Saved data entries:
####################

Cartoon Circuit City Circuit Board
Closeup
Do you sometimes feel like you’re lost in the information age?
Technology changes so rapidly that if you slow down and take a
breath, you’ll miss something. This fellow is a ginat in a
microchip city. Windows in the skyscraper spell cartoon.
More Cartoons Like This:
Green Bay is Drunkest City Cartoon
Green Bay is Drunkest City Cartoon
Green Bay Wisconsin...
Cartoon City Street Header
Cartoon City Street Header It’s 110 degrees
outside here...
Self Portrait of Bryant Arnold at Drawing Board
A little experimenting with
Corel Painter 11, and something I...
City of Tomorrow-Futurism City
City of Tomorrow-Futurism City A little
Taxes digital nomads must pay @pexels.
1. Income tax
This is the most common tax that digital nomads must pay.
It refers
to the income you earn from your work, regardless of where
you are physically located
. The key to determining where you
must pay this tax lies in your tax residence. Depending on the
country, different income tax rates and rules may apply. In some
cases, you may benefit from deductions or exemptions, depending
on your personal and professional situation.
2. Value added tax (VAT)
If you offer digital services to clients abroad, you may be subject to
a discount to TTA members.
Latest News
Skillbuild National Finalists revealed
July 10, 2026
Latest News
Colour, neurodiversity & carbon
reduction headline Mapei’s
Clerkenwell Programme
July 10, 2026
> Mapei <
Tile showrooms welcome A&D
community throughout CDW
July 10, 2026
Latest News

####################

Quote every line from the start of the records up to and including the line that contains "breath, you’ll miss".

▶ Task response
Cartoon Circuit City Circuit Board
Closeup
Do you sometimes feel like you’re lost in the information age?
Technology changes so rapidly that if you slow down and take a
breath, you’ll miss something. This fellow is a ginat in a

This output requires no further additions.